Being in the World

According to Norwegian psychologist, Per Espen Stoknes, we need new ways of communicating Climate Change. For decades Climate Change has been told through listings of facts, yet we remain in a collective denial about the actual crisis we are in Stoknes argues. So instead of continually reciting the facts about climate, we have to start speaking from another place. Stoknes adds that climate scientists must challenge themselves to start telling stories, sharing vulnerabilities, images and emotions, activated by the tools borrowed from the art of storytelling.

Yet this is easier said than done. For centuries science has been resonating Cartesian dualism; the separation between the realms of mind / thought and matter / body. A distinction which will not let us mix scientific research with the landscapes of emotions. Expressing emotions has for many years been a source of potential discrediting in scientific circles. Challenging this, 75 climate scientists gathered and published their handwritten diaries online, in a project they called Is This How You Feel? – describing their emotions, worries and intimate reflections on how it is to live in a world, as a climate scientist, with the knowledge of the climate this entails. As written on the page: “…they’re not robots. These scientists are mothers, fathers, grandparents, daughters. They are real people. And they’re concerned.”

One of the scientists, Anna Harper, Research Fellow at University of Exeter, writes:

Climate change presents us with a huge challenge: moving from a society built on fossil fuels to something cleaner and more sustainable. I don’t really have feelings on the science of climate change, but I do have feelings about the cacophony of opinions and misdirection around the question of “what do we do about climate change?” On this topic, I feel discouraged, frustrated, and powerless.
I am discouraged that the message is not getting out that we cant wait for action – we needed to reduce greenhouse gas emissions yesterday to avoid habitat loss, sea level rise which endanger the lives of many, and more drought.
I feel frustrated that I cannot even convince those closest to me that we are, as a society, being irresponsible, and our children, grandchildren, and people around the world will pay the price. Don’t we feel compassion for these people and the life we are signing them up for?
And sometimes I feel powerless in the face of powerful forces arguing against action.
But I think there is reason for optimism! Climate change presents us with a huge opportunity to redefine how we live in the world.

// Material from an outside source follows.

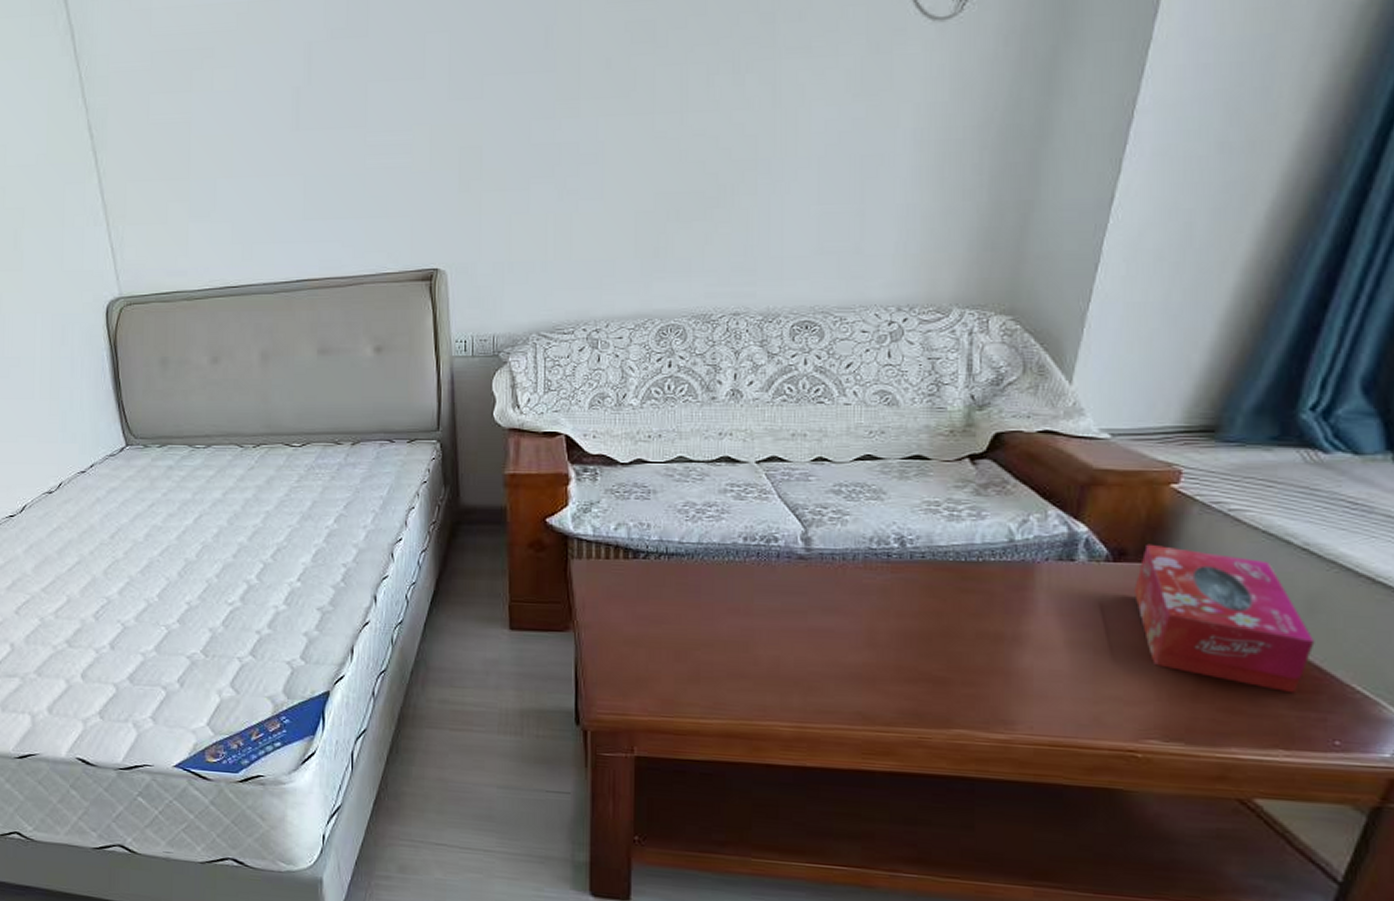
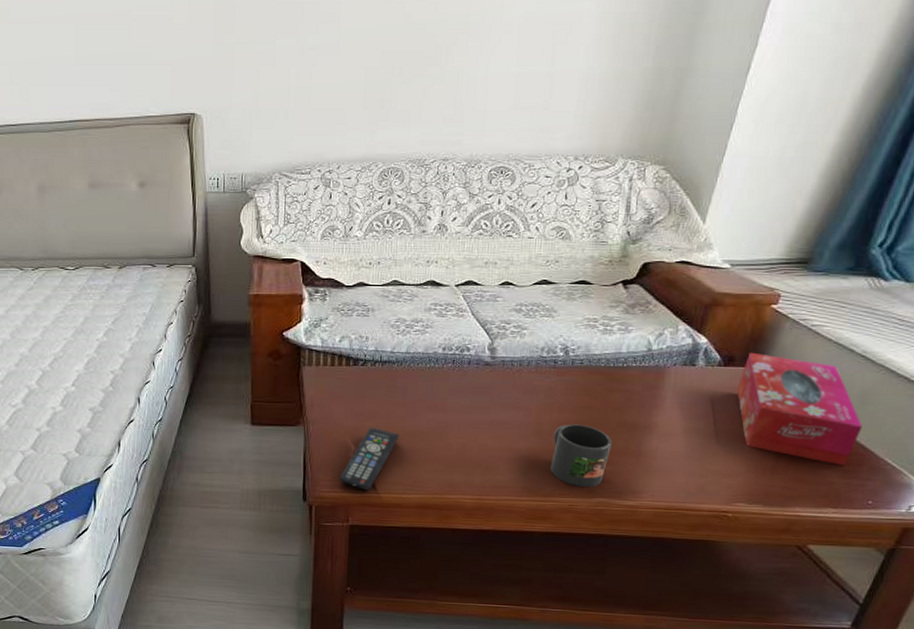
remote control: none [619,634,694,714] -> present [339,427,400,491]
mug: none [890,633,970,716] -> present [550,424,612,488]

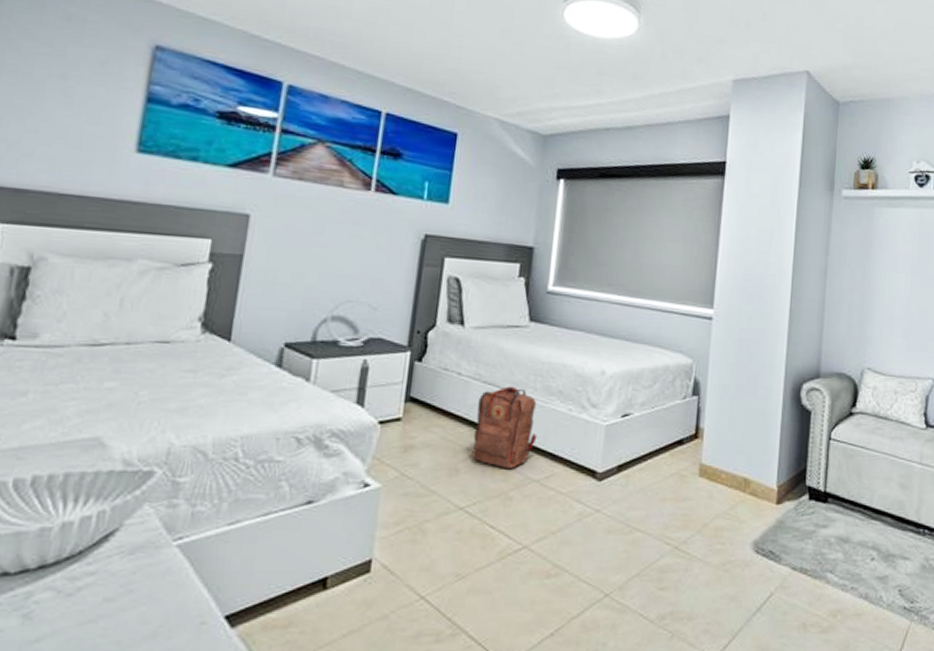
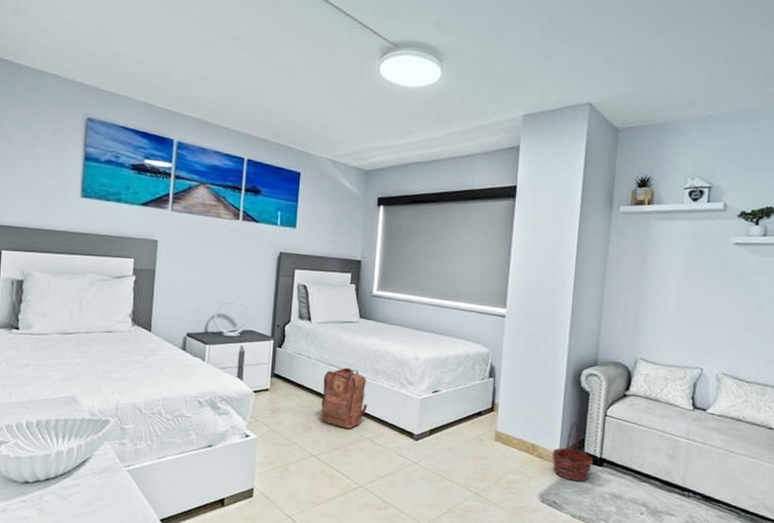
basket: none [767,448,817,523] -> present [551,422,594,481]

Inspired by this, the international documentary project, Other Story, which is a part of the NXT Community, travelled to various parts of Europe to meet and talk with climate scientists about their feelings and their research. As official partners to ESOF – EuroScience Open Forum in Toulouse, Other Story members and filmmakers Cecilie Jørck and Madeleine Kate McGowan had a great opportunity to encounter different scientists in their natural habitats. Despite this it wasn’t always easy getting scientists to share their feelings, the Other Story members acknowledged, but a series of short films called ‘Being in the World’  has now been completed. In the first film entitled ‘Mathieu’, we meet Mathieu Lihoreau in the gardens of University Paul Sabatier, in Toulouse. Immersed in the landscape of bees, Mathieu Lihoreau is a Professor in Ecology researching cognitive behavior in small brained insects. Other Story moved into the green and buzzing wilderness and sat down with Mathieu to talk about his feelings as a scientist in the midst of a mass extinction of bees, why he researches, what touches him and what he has learned from the bees.